12 Ekim 2010 Salı

Ekim 2008 - Hoşçakal İstanbul, Merhaba Toulouse


Tüm macera 12 ekimde başladı diyebiliriz. İlk defa uçakla yalnız seyahat edecek olmak beni biraz tedirgin etmişti. Sabah evde annem, babam, ablam, eşi, minik ufaklıkları, en yakın dostum Hilal ve eşi annemin hazırladığı müthiş güzel bir kahvaltı da buluştuk. Keyifli geçen kahvaltının ardından yola çıkma vakti gelmişti. Canım ailem sizi çok seviyorum iyi ki varsınız....

Yeni bir ülke, yeni insanlar her şeyden önce tek kelime dahi konuşamadığım FRANSIZCA !!!

Toulouse'a Türkiye'den direkt uçuş yapılmıyor. Bu yüzden öncelike İtalya Roma, burada 5 saatlik bir bekleyişten sonra Merhaba Toulouse ben geldim.......

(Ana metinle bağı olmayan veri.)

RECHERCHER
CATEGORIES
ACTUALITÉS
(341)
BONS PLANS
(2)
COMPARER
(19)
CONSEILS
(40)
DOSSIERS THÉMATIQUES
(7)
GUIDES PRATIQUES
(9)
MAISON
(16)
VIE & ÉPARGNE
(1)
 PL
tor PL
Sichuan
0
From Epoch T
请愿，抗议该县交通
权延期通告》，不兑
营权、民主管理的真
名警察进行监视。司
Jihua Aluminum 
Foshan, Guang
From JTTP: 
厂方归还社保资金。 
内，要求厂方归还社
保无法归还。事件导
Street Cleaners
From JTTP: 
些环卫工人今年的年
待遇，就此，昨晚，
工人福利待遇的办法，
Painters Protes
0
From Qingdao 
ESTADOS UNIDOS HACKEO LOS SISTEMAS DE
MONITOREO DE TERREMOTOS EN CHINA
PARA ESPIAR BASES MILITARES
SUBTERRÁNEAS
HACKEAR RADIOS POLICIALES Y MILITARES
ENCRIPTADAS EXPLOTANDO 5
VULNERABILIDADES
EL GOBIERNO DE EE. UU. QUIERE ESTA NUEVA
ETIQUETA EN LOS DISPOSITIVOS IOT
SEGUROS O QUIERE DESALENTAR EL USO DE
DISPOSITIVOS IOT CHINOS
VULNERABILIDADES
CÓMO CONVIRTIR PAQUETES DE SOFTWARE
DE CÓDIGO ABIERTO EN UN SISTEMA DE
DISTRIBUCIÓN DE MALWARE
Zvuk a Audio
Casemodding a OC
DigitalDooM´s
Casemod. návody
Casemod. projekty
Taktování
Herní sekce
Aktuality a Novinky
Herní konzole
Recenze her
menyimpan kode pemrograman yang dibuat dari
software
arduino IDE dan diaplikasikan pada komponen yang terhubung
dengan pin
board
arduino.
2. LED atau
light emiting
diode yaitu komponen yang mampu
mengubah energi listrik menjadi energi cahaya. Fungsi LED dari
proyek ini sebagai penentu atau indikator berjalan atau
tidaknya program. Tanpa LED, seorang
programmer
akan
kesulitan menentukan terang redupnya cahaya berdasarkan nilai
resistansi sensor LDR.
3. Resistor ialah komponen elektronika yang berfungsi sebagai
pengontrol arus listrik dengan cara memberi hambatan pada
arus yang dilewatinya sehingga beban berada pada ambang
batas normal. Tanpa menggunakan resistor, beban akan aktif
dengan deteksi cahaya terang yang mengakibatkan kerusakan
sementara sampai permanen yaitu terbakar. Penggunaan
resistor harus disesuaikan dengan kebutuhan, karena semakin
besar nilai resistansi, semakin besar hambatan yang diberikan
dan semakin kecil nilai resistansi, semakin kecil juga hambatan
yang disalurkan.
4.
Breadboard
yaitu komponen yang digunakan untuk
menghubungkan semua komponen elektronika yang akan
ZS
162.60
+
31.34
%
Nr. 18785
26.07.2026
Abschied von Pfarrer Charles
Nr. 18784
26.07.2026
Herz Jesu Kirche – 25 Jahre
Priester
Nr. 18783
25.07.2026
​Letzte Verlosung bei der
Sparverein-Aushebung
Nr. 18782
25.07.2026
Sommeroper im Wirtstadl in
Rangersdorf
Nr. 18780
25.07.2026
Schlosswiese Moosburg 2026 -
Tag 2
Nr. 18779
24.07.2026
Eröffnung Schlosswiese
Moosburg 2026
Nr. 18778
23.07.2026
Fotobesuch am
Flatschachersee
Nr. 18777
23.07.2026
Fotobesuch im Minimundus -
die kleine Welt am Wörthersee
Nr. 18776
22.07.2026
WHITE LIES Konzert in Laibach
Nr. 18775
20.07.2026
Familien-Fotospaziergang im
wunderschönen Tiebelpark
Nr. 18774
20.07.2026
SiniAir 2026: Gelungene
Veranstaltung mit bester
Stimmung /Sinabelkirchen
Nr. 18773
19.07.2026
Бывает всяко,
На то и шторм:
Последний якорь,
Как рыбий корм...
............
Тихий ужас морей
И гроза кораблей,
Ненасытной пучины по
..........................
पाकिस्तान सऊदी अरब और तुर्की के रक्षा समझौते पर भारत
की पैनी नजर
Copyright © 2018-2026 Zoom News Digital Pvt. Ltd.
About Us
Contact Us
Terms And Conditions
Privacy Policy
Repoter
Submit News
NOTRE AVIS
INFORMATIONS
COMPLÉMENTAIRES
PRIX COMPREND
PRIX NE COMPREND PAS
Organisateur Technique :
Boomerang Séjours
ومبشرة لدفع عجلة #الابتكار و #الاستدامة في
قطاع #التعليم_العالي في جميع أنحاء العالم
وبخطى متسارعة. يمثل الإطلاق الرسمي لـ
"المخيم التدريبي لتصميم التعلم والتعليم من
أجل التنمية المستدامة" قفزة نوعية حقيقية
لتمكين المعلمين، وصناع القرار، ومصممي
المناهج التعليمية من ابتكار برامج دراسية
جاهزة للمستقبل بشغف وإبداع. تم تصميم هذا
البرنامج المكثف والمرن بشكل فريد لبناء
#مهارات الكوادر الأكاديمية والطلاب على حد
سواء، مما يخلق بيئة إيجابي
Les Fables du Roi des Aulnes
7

Eşim Murat benden 1,5 ay önce buraya gelmişti. Okulun yurdunda kalıyor bir yandan da ev arıyordu. Devamlı olarak internetten bulduğu evlerin resimlerini bana yolluyordu. En sonunda ortak bir kararla şu an içinde oturduğumuz bu küçük (40metrekare) ama şirin eve yerleştik. Evimiz tam şehir merkezinde, kendimizi İstabul da istiklal caddesinin ortasında oturuyor gibi hissediyoruz. Sinemaya gitmek için filmin başlamasına 10 dk kala evden çıkıyoruz, restaurant, cafe ve barlar deseniz hepsi 5 dk uzaklıkta....

Burası Üniversite şehri, herkes genç, herkes dinamik, eğlenceli, aktif, hayat pek durmuyor burada özellikle perşembe, cuma ve cumartesileri durmak bilmeyen bir insan trafiği var bu güzel şehirde....




Geldim, yerleştim herşey çok güzel... Sıra geldi şehri keşfetmeye attım kendimi sokaklara o cadde, bu sokak arası bazen kaybolarak çok güzel gezdim. Hangi dükkanlarda neler var neresi ne satar çok keyifliydi.....

2-3 hafta sonra bir Fransızca kursu bulduk. Kursa başladığım ilk gün sadece “evet” ve “merhaba” demesini biliyordum. Kurs çok eğlenceli geçiyordu. Farklı ülkelerden bir sürü değişik insanla beraber olmak çok keyifliydi.


Hemen hemen her hafta sonu bazen şehir merkezinde bazende Toulouse civarında ki küçük ama hepsi birbirinden harika kasabaları gezerek vakit geçiyorduk.